Hellen’s mother looked at the Frenchman in astonishment. She did not understand what was happening at all. Tom, in the meantime, had hung up and had risen to his feet.
“The Pope needs a favor. He’s expecting the Patriarch of the Russian Orthodox Church very soon for an ecumenical powwow, and they’ve had a series of terror and bomb threats. He wants me to work with the Swiss Guard to guarantee their safety.” He pointed at the file with the Blue Shield job. “That’s going to have to wait for now.”
Hellen drew a sharp breath. “Wait? You want us to wait? Tom, this is one of humanity’s greatest treasures, lost for centuries, and we’re supposed to wait?”
“Do I have to remind you that His Holiness was extremely helpful during our last little escapade? And what about the secret he revealed to you? I owe—no, we owe him for that.”
Theresia de Mey sniffed angrily.
“Mr. Wagner—” she began, but cut herself off because she had not said his name correctly. She had pronounced it as if it were German—“Vahgner”—but now corrected herself and stretched the “a” for emphasis. “Mr. Waaaagner. We don’t want to wait any longer. We cannot. You can’t seriously think it’s a good idea to put THIS job on hold and make me and Blue Shield wait on your first day on the job?”
But Tom didn’t even hear the last half of her speech. He had already left the conference room.
“Ma chère,” said François Cloutard, giving Hellen’s mother with his best big-eyed puppy-dog look. “Ce n’est pas un problème. It has not been found in all this time, hundreds of years. A few days more or less will make no difference.”
The de Meys, both mother and daughter, were speechless.
“Croyez-moi, for myself, as a former grave robber and art smuggler, this is also very hard to accept, but without Tom the mission will simply have to wait.”
He stood up, straightened his tie and put on his hat. Hellen also started gathering her things to leave. Cloutard was right. As much as she hated the thought, they had to wait until Tom returned.

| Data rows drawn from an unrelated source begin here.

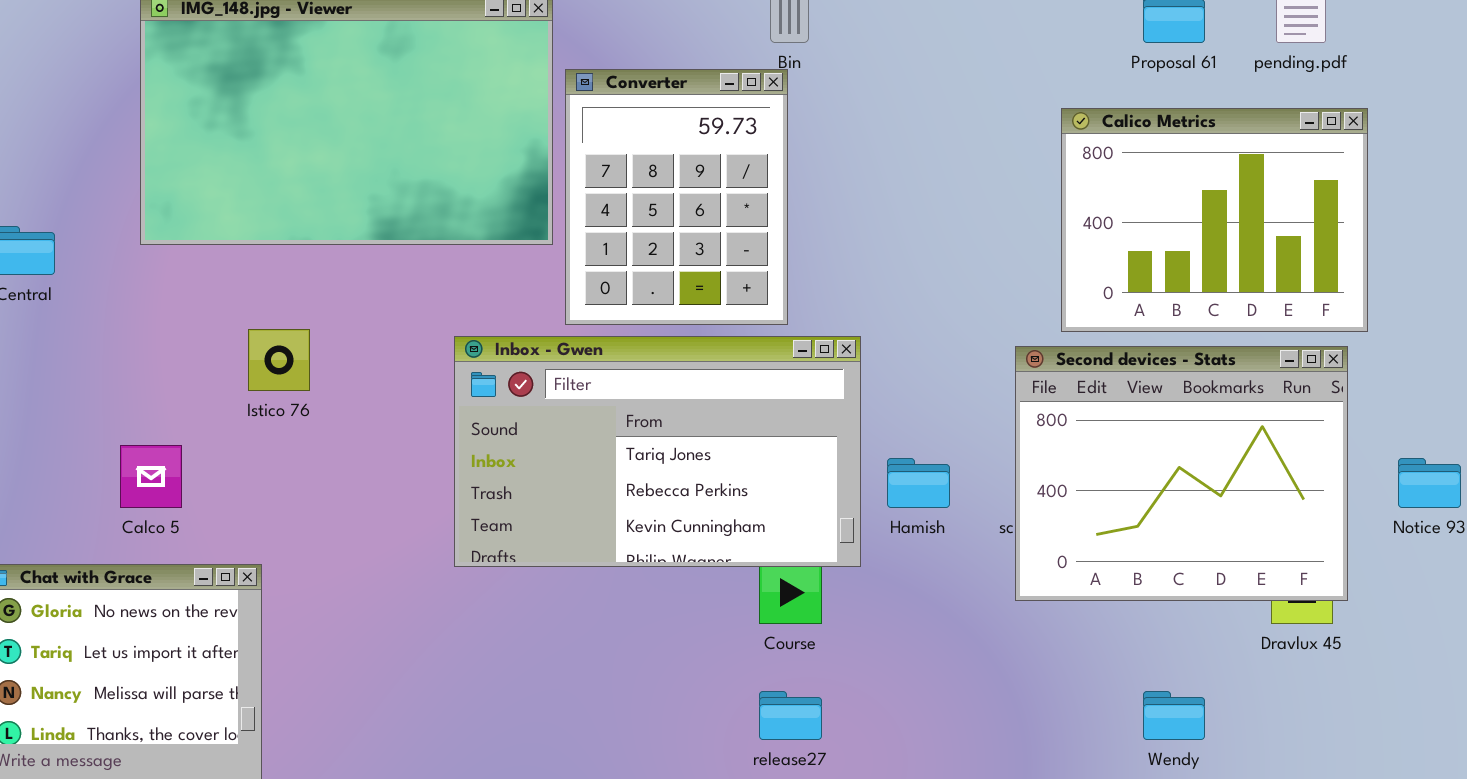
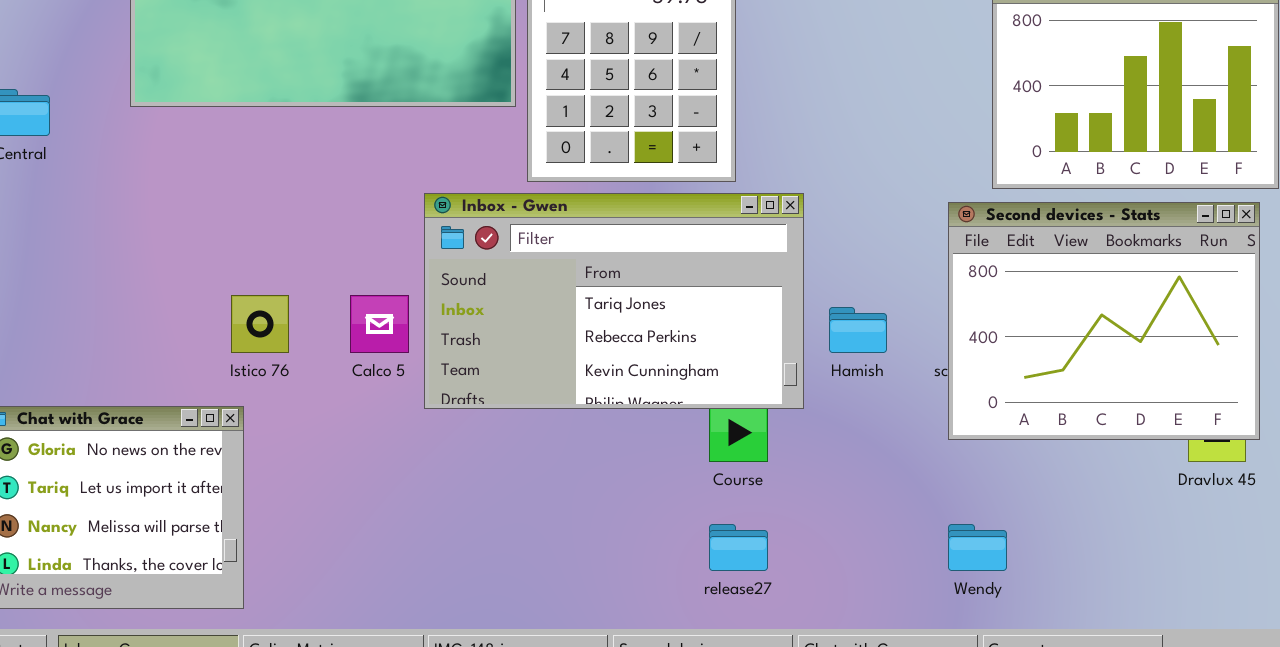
Istico 76: [248,329,310,391] -> [231,295,289,353], moved
Calco 5: [120,445,182,508] -> [350,295,409,353], moved
Wendy: [1143,691,1205,740] -> [948,524,1007,571], moved

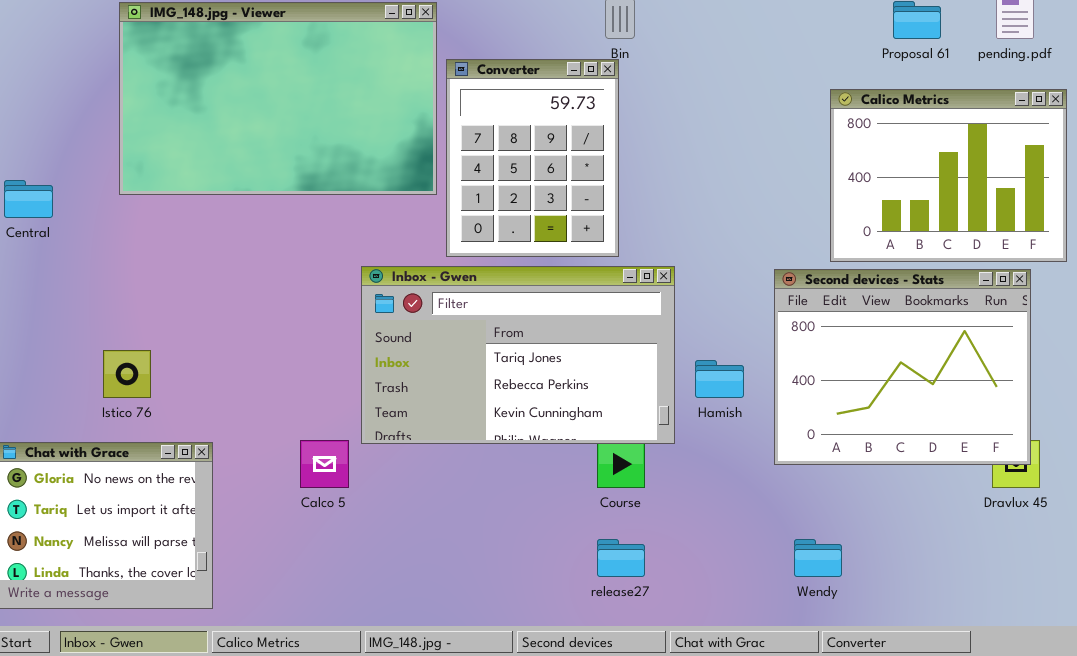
Second devices - Stats: [948,202,1260,440] -> [774,269,1031,465], moved
Istico 76: [231,295,289,353] -> [103,350,151,398], moved
Calco 5: [350,295,409,353] -> [300,440,349,488], moved

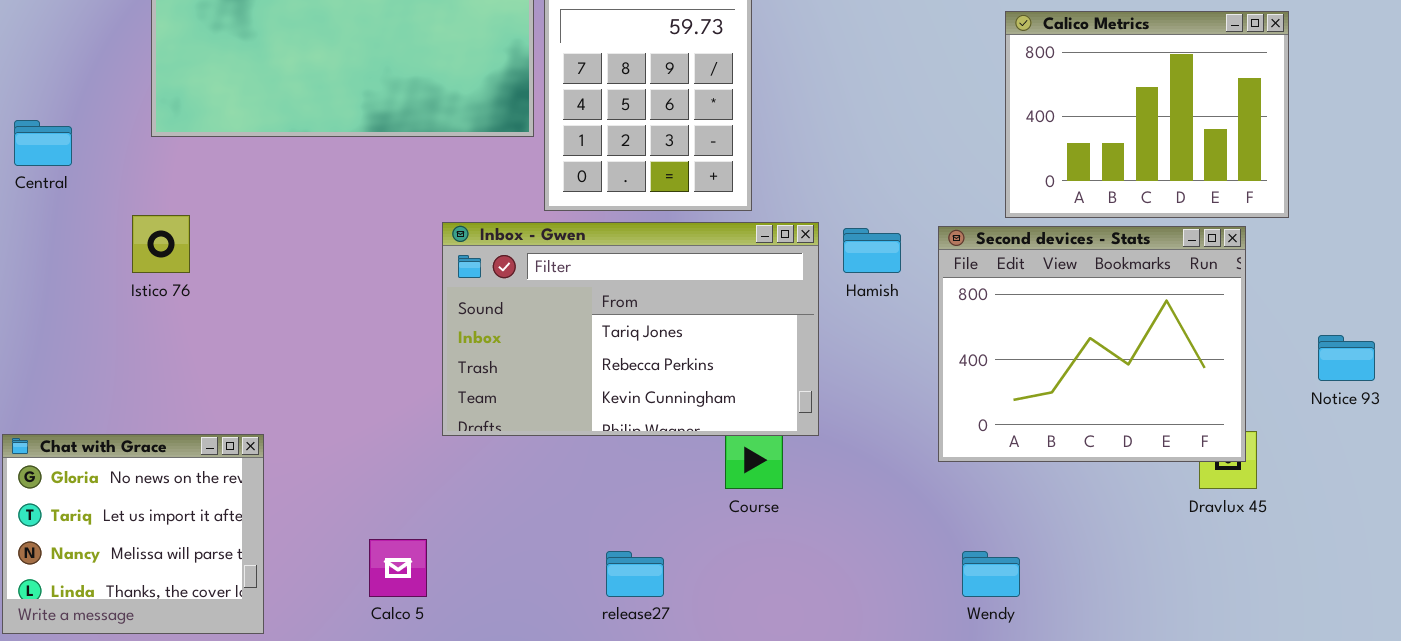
Istico 76: [103,350,151,398] -> [132,215,190,273], moved
Hamish: [695,360,744,398] -> [843,228,901,273], moved
Calco 5: [300,440,349,488] -> [369,539,427,597], moved
release27: [597,539,645,577] -> [606,551,664,597], moved

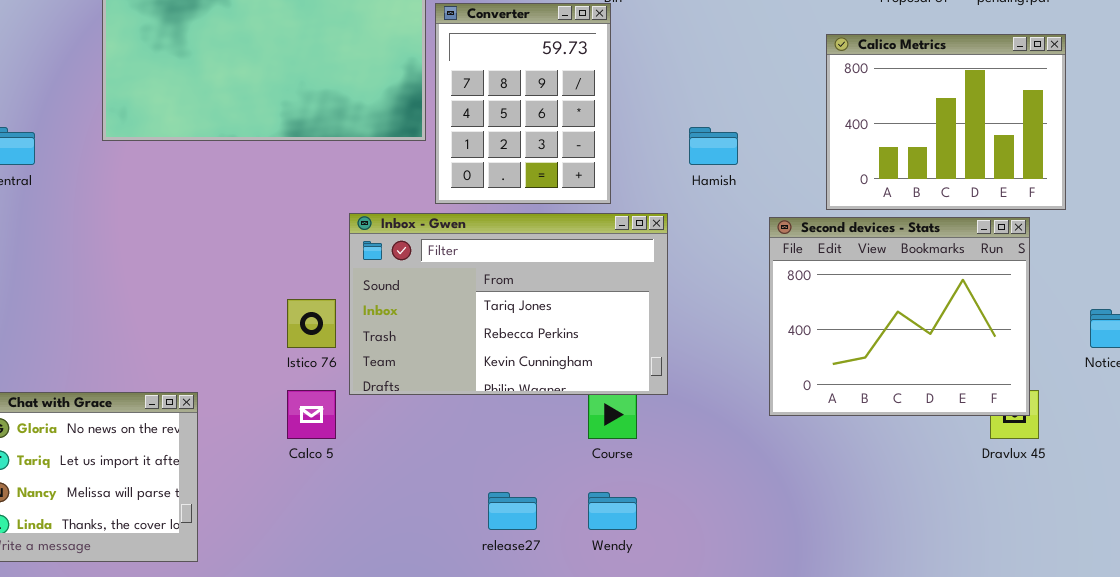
Istico 76: [132,215,190,273] -> [287,299,336,348], moved
Hamish: [843,228,901,273] -> [689,127,738,165], moved
Calco 5: [369,539,427,597] -> [287,390,336,439], moved
Wendy: [962,551,1020,597] -> [588,492,637,530], moved

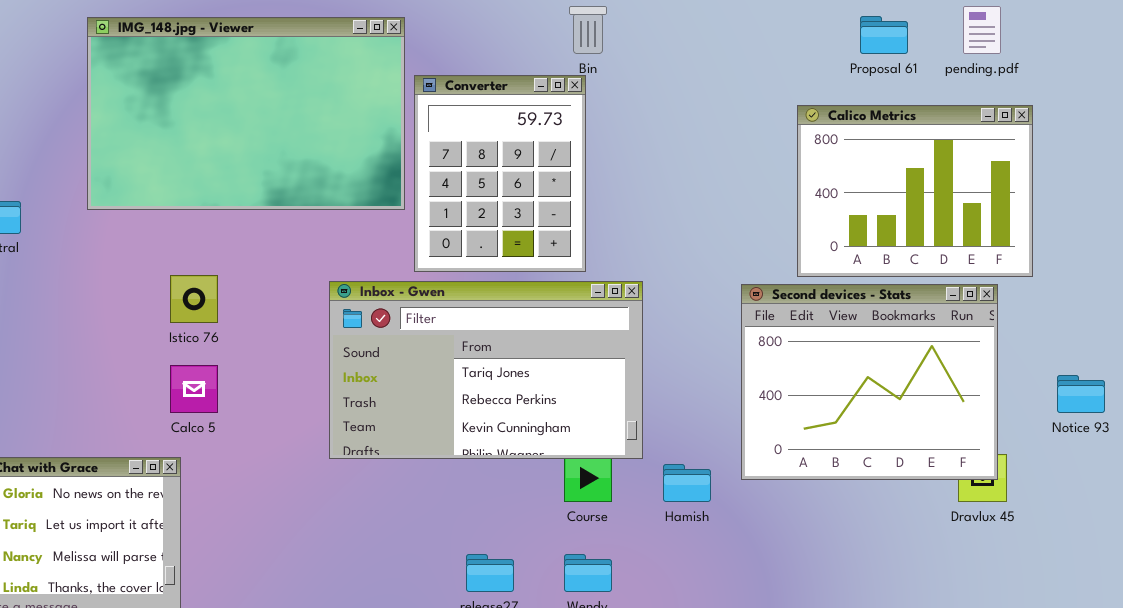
Hamish: [689,127,738,165] -> [663,464,711,502], moved
Istico 76: [287,299,336,348] -> [170,275,218,323], moved
Calco 5: [287,390,336,439] -> [170,365,218,413], moved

Cloutard stopped in the doorway and turned back to Theresia de Mey once more.
“And would you be so kind as to make sure the coffee is better next time? We are in Vienna, pour l’amour de Dieu.”
4
Church of Our Lady of Kazan, Lake Svetloyar.
The silence was suddenly shattered by a loud crash. The old priest started and looked around in shock. He was no longer young, and it took him a few seconds to get from his knees to his feet. He turned around only to find himself staring down the barrels of three machine pistols with laser sights. Three men in battle gear had just kicked open the door and forced their way into his inner sanctum. Three red beams were trained on him. His breath and heart stood still. One of the three approached while the other two kept their weapons aimed at him.

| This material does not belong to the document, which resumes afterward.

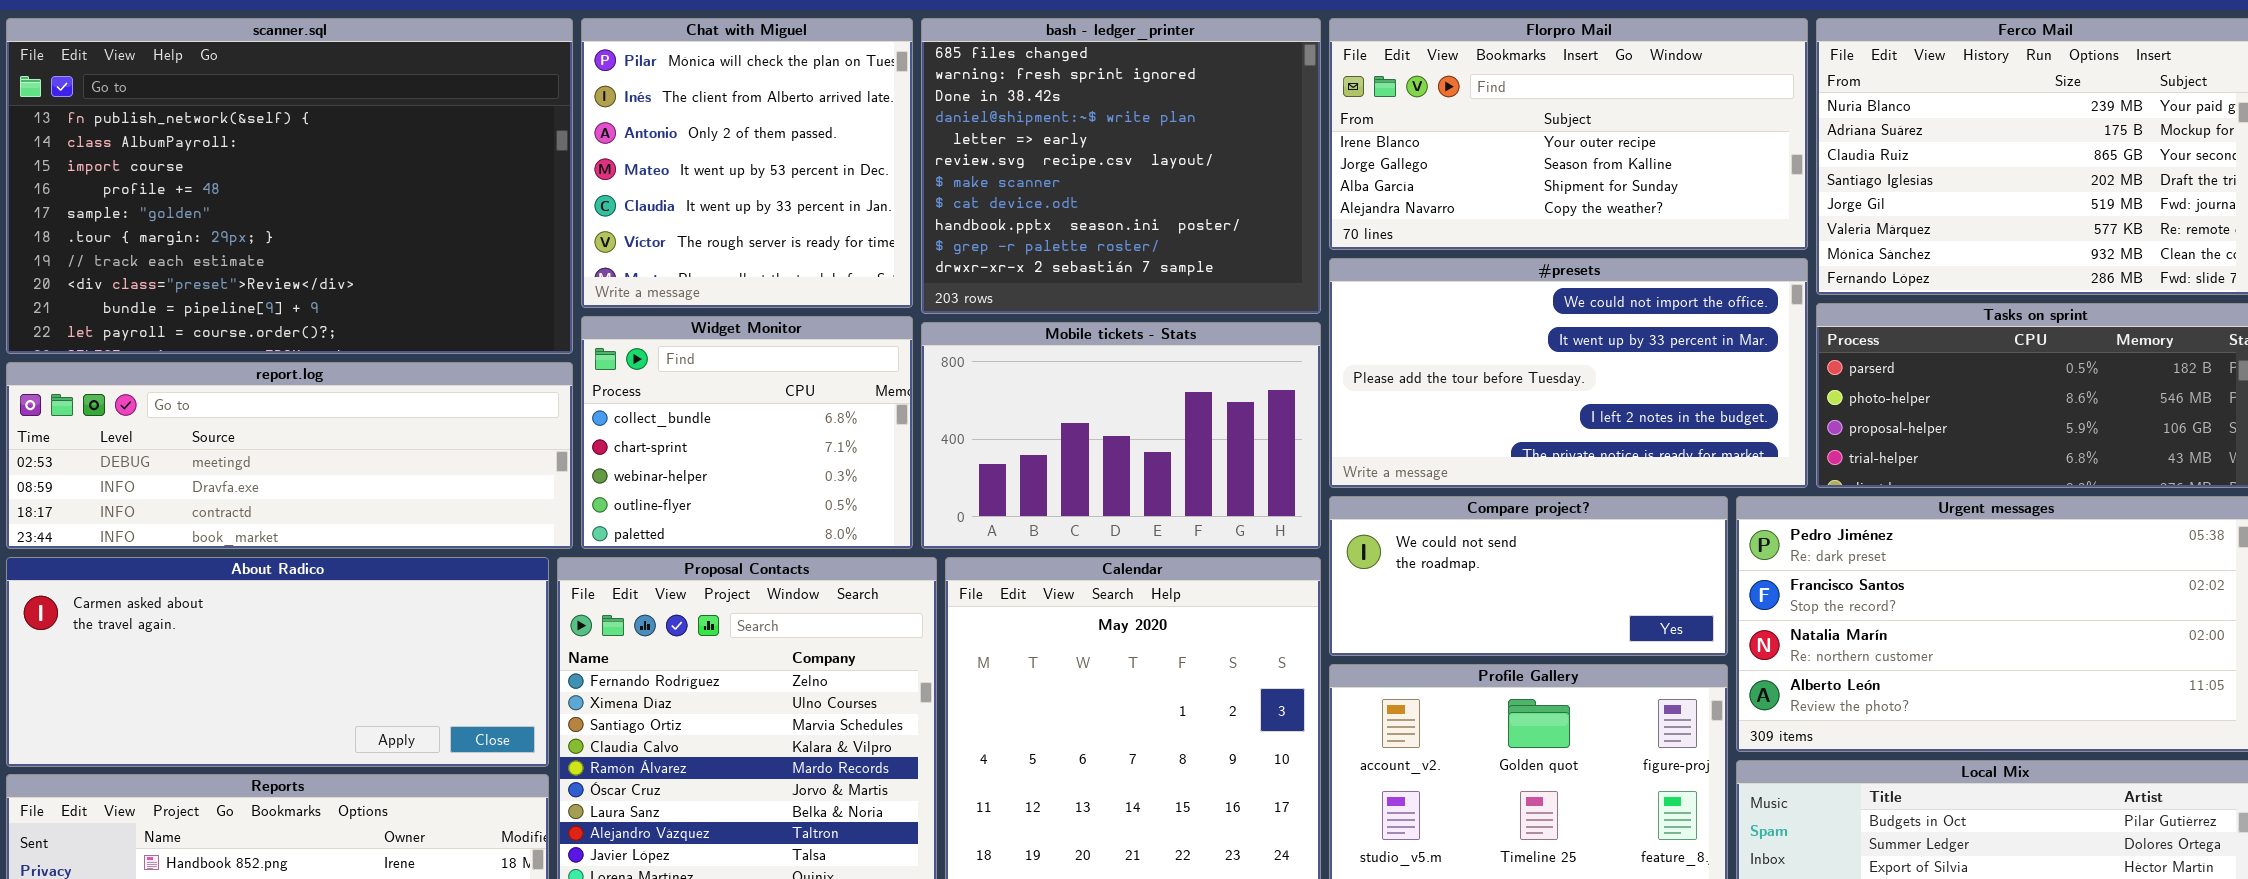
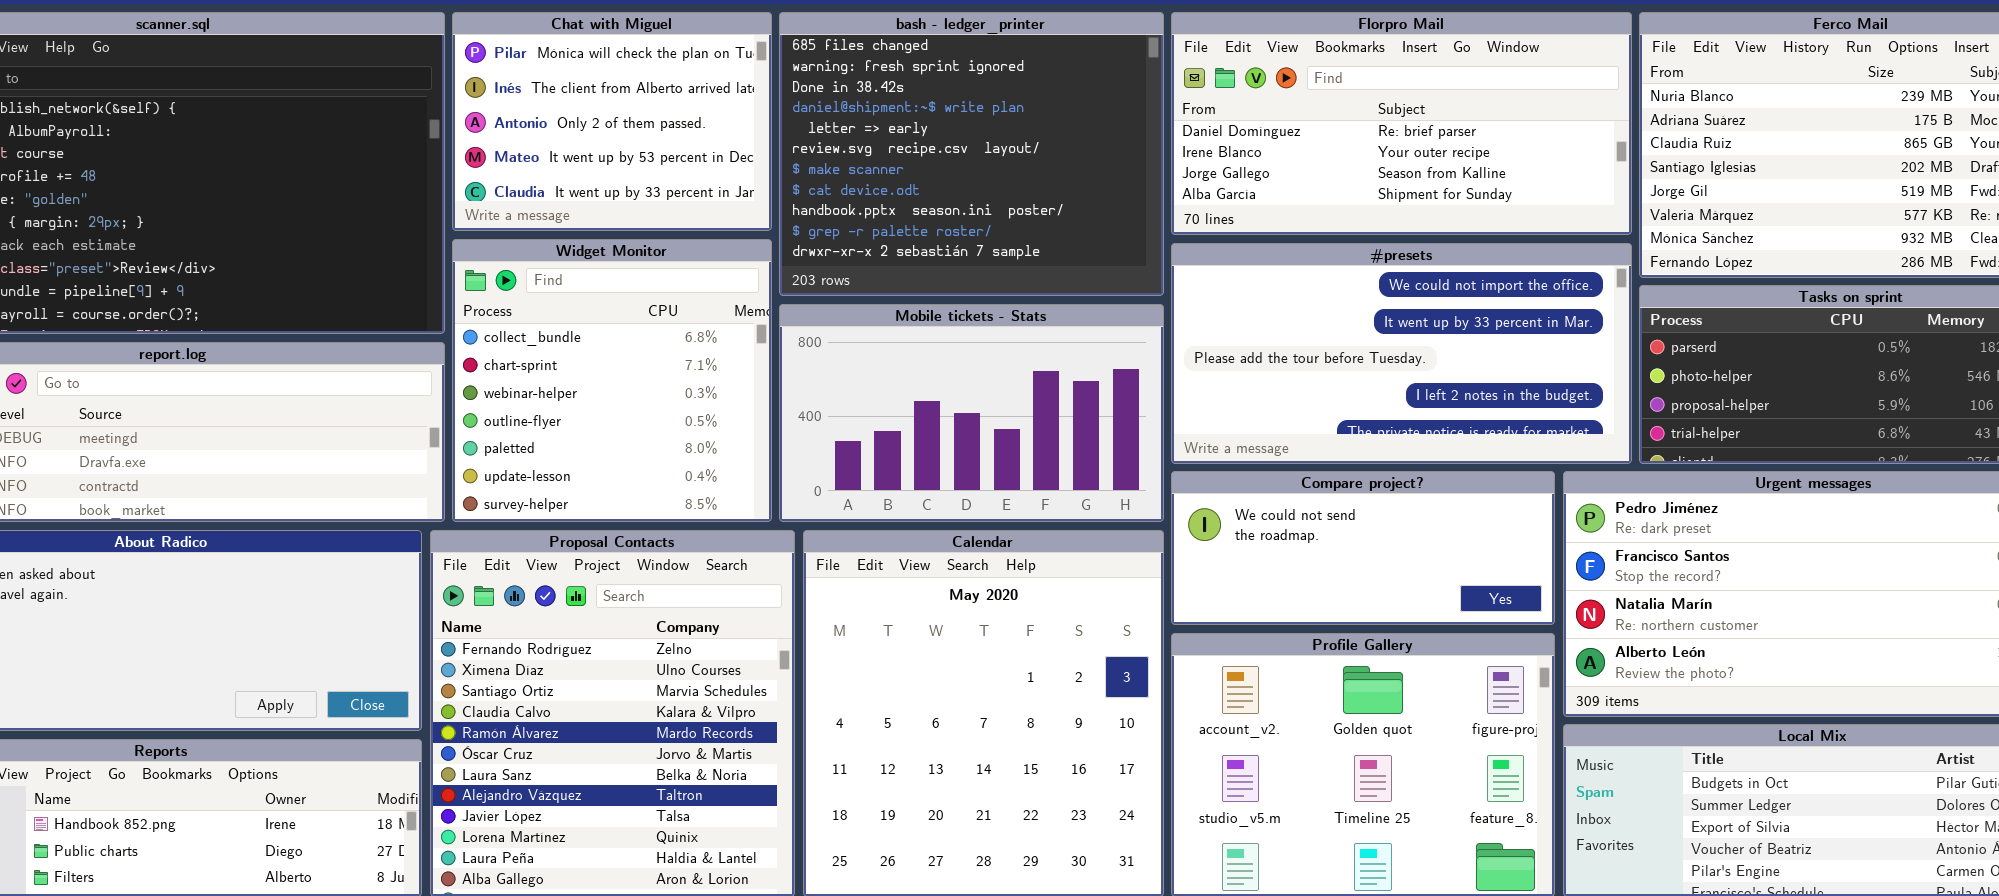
Chat with Miguel: [581,18,913,308] -> [452,12,772,231], resized
Florpro Mail: [1329,18,1808,250] -> [1171,12,1632,235], scrolled up 1 row
Widget Monitor: [581,316,913,549] -> [452,239,772,522], resized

“I don’t want to spill any more blood. You know something that we need to know. And you will tell us.”
The man spoke Russian with no accent whatsoever
, flawless and polished. He spoke so perfectly, in fact, that he could not possibly be Russian. The priest guessed that he was German, but that was only one of countless thoughts that shot through his mind as the man snapped handcuffs on his wrists. He had opened the visor of his helmet and the priest looked up into cold gray eyes. But he saw something strange, too. The man had neither eyelashes nor eyebrows, and the priest suspected that he didn’t have a hair on his entire body—another thought that, considering his situation, was completely out of place. It was also the last thing that went through his mind before the intruder jabbed a thin needle into the crook of his arm. Seconds later, the priest passed out.

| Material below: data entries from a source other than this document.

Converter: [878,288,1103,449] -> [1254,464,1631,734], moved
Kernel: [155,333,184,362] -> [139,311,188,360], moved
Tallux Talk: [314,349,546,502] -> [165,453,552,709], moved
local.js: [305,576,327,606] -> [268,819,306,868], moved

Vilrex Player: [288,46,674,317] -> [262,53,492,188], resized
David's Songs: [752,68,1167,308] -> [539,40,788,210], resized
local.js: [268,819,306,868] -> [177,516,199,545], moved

A moment later, a fourth man entered the church. He ignored the two dead guards and the unconscious priest lying on the floor and instead went straight to the altar. He opened the wooden tabernacle that hung on the wall behind it and slid the back wall aside with practiced ease, revealing an ornate and exceptionally valuable cross that lay hidden in a hollow space behind it. The man removed it from the tabernacle and stowed it in a small leather bag.